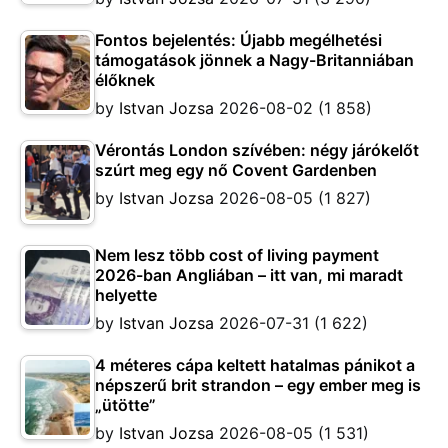
Fontos bejelentés: Újabb megélhetési
támogatások jönnek a Nagy-Britanniában
élőknek
by
Istvan Jozsa
2026-08-02
(1 858)
Vérontás London szívében: négy járókelőt
szúrt meg egy nő Covent Gardenben
by
Istvan Jozsa
2026-08-05
(1 827)
Nem lesz több cost of living payment
2026-ban Angliában – itt van, mi maradt
helyette
by
Istvan Jozsa
2026-07-31
(1 622)
4 méteres cápa keltett hatalmas pánikot a
népszerű brit strandon – egy ember meg is
„ütötte”
by
Istvan Jozsa
2026-08-05
(1 531)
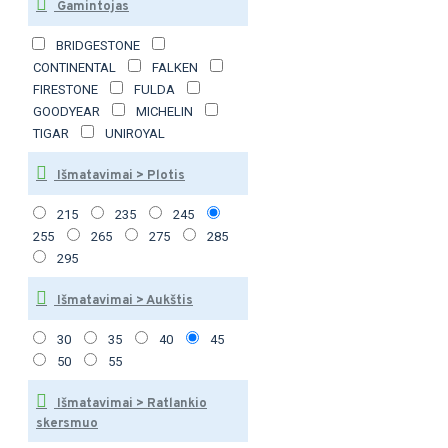
Gamintojas
BRIDGESTONE
CONTINENTAL
FALKEN
FIRESTONE
FULDA
GOODYEAR
MICHELIN
TIGAR
UNIROYAL
Išmatavimai > Plotis
215
235
245
255
265
275
285
295
Išmatavimai > Aukštis
30
35
40
45
50
55
Išmatavimai > Ratlankio
skersmuo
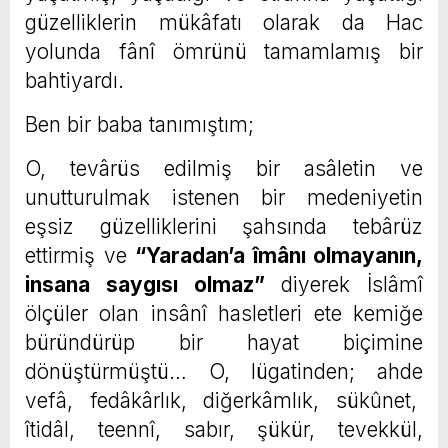
güzelliklerin mükâfatı olarak da Hac
yolunda fânî ömrünü tamamlamış bir
bahtiyardı.
Ben bir baba tanımıştım;
O, tevârüs edilmiş bir asâletin ve
unutturulmak istenen bir medeniyetin
eşsiz güzelliklerini şahsında tebârüz
ettirmiş ve
“Yaradan’a îmânı olmayanın,
insana saygısı olmaz”
diyerek İslâmî
ölçüler olan insânî hasletleri ete kemiğe
büründürüp bir hayat biçimine
dönüştürmüştü… O, lügatinden; ahde
vefâ, fedâkârlık, diğerkâmlık, sükûnet,
îtidâl, teennî, sabır, şükür, tevekkül,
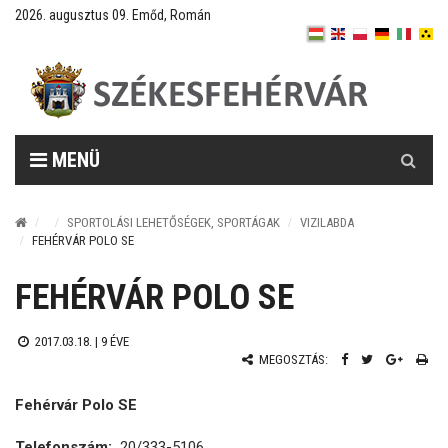
2026. augusztus 09. Emőd, Román
Keresés
MENÜ
SPORTOLÁSI LEHETŐSÉGEK, SPORTÁGAK
VIZILABDA
FEHÉRVÁR POLO SE
FEHÉRVÁR POLO SE
2017.03.18. |
9 ÉVE
MEGOSZTÁS:
Fehérvár Polo SE
Telefonszám:
20/333-5106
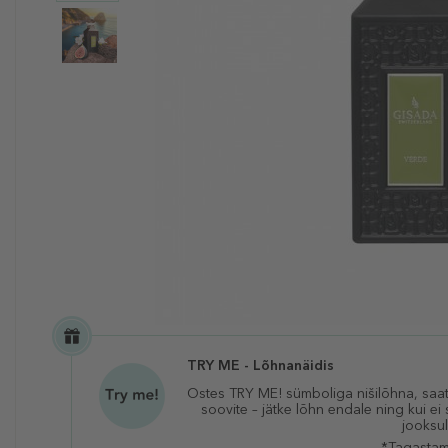
TRY ME - Lõhnanäidis
Ostes TRY ME! sümboliga nišilõhna, saat
soovite – jätke lõhn endale ning kui e
jooksul
*Tagastam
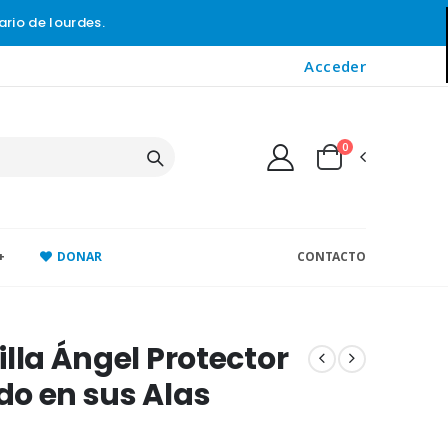
ario de lourdes.
Acceder
0
+
DONAR
CONTACTO
illa Ángel Protector
o en sus Alas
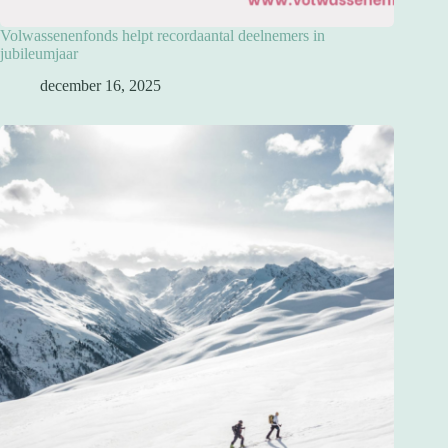
Volwassenenfonds helpt recordaantal deelnemers in
jubileumjaar
december 16, 2025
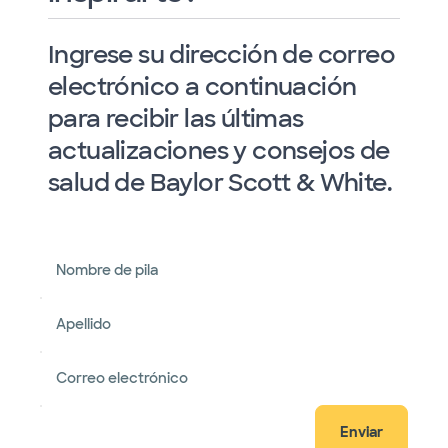
Ingrese su dirección de correo
electrónico a continuación
para recibir las últimas
actualizaciones y consejos de
salud de Baylor Scott & White.
Nombre de pila
Apellido
Correo electrónico
Enviar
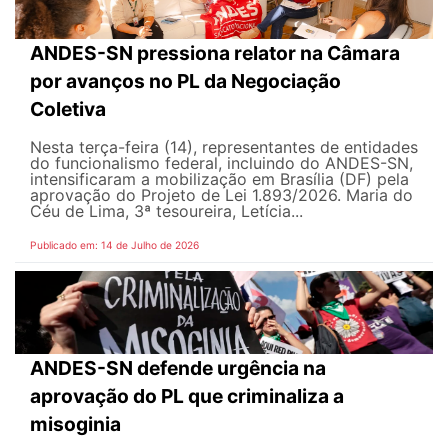
ANDES-SN pressiona relator na Câmara
por avanços no PL da Negociação
Coletiva
Nesta terça-feira (14), representantes de entidades
do funcionalismo federal, incluindo do ANDES-SN,
intensificaram a mobilização em Brasília (DF) pela
aprovação do Projeto de Lei 1.893/2026. Maria do
Céu de Lima, 3ª tesoureira, Letícia...
Publicado em: 14 de Julho de 2026
ANDES-SN defende urgência na
aprovação do PL que criminaliza a
misoginia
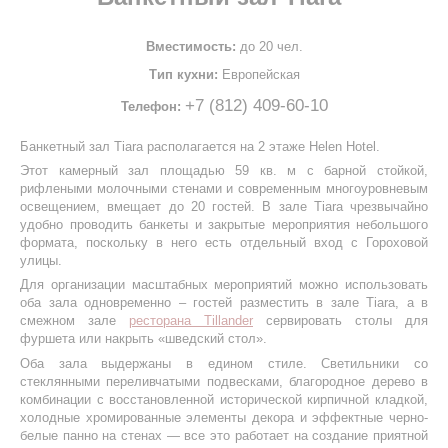
Вместимость:
до 20 чел.
Тип кухни:
Европейская
+7 (812) 409-60-10
Телефон:
Банкетный зал Tiara располагается на 2 этаже Helen Hotel.
Этот камерный зал площадью 59 кв. м с барной стойкой,
рифлеными молочными стенами и современным многоуровневым
освещением, вмещает до 20 гостей. В зале Tiara чрезвычайно
удобно проводить банкеты и закрытые мероприятия небольшого
формата, поскольку в него есть отдельный вход с Гороховой
улицы.
Для организации масштабных мероприятий можно использовать
оба зала одновременно – гостей разместить в зале Tiara, а в
смежном зале
ресторана Tillander
сервировать столы для
фуршета или накрыть «шведский стол».
Оба зала выдержаны в едином стиле. Светильники со
стеклянными переливчатыми подвесками, благородное дерево в
комбинации с восстановленной исторической кирпичной кладкой,
холодные хромированные элементы декора и эффектные черно-
белые панно на стенах — все это работает на создание приятной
================
Copy the listing above verbatim, from the line containing "2026. augusztus 09. Emőd, Román" through the line containing "20/333-5106", including both of those lines.

### WORKED SOLUTION
2026. augusztus 09. Emőd, Román
Keresés
MENÜ
SPORTOLÁSI LEHETŐSÉGEK, SPORTÁGAK
VIZILABDA
FEHÉRVÁR POLO SE
FEHÉRVÁR POLO SE
2017.03.18. |
9 ÉVE
MEGOSZTÁS:
Fehérvár Polo SE
Telefonszám:
20/333-5106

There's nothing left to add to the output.